■ **Task to carry out**
An exact, word-for-word copy of the entries is required, beginning at the line that contains "Request an access token" and ending at the last line, both included.

■ **Data excerpts**
----------
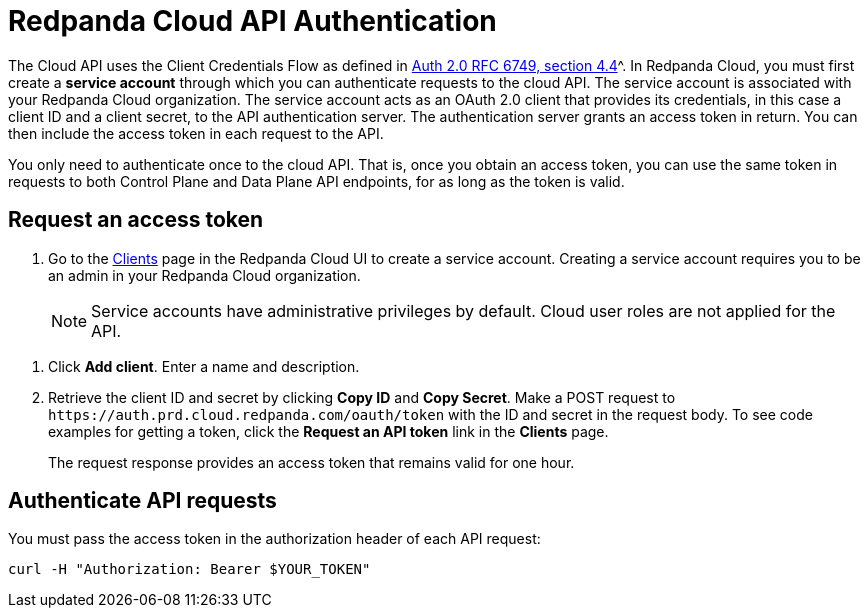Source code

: = Redpanda Cloud API Authentication
:description: Use an OAuth token to authenticate requests to the Cloud API.
:page-cloud: true
:page-api: cloud
:page-api-slot: auth

The Cloud API uses the Client Credentials Flow as defined in https://datatracker.ietf.org/doc/html/rfc6749#section-4.4O[Auth 2.0 RFC 6749, section 4.4]^. In Redpanda Cloud, you must first create a *service account* through which you can authenticate requests to the cloud API. The service account is associated with your Redpanda Cloud organization. The service account acts as an OAuth 2.0 client that provides its credentials, in this case a client ID and a client secret, to the API authentication server. The authentication server grants an access token in return. You can then include the access token in each request to the API.

You only need to authenticate once to the cloud API. That is, once you obtain an access token, you can use the same token in requests to both Control Plane and Data Plane API endpoints, for as long as the token is valid.

== Request an access token

. Go to the https://cloud.redpanda.com/clients[Clients] page in the Redpanda Cloud UI to create a service account. Creating a service account requires you to be an admin in your Redpanda Cloud organization.
+
NOTE: Service accounts have administrative privileges by default. Cloud user roles are not applied for the API.

// UI change not applied
. Click *Add client*. Enter a name and description.

. Retrieve the client ID and secret by clicking *Copy ID* and *Copy Secret*. Make a POST request to `\https://auth.prd.cloud.redpanda.com/oauth/token` with the ID and secret in the request body. To see code examples for getting a token, click the *Request an API token* link in the *Clients* page.
+
The request response provides an access token that remains valid for one hour.

== Authenticate API requests

You must pass the access token in the authorization header of each API request: 

```bash
curl -H "Authorization: Bearer $YOUR_TOKEN"
```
----------
■ **Task output**
== Request an access token

. Go to the https://cloud.redpanda.com/clients[Clients] page in the Redpanda Cloud UI to create a service account. Creating a service account requires you to be an admin in your Redpanda Cloud organization.
+
NOTE: Service accounts have administrative privileges by default. Cloud user roles are not applied for the API.

// UI change not applied
. Click *Add client*. Enter a name and description.

. Retrieve the client ID and secret by clicking *Copy ID* and *Copy Secret*. Make a POST request to `\https://auth.prd.cloud.redpanda.com/oauth/token` with the ID and secret in the request body. To see code examples for getting a token, click the *Request an API token* link in the *Clients* page.
+
The request response provides an access token that remains valid for one hour.

== Authenticate API requests

You must pass the access token in the authorization header of each API request: 

```bash
curl -H "Authorization: Bearer $YOUR_TOKEN"
```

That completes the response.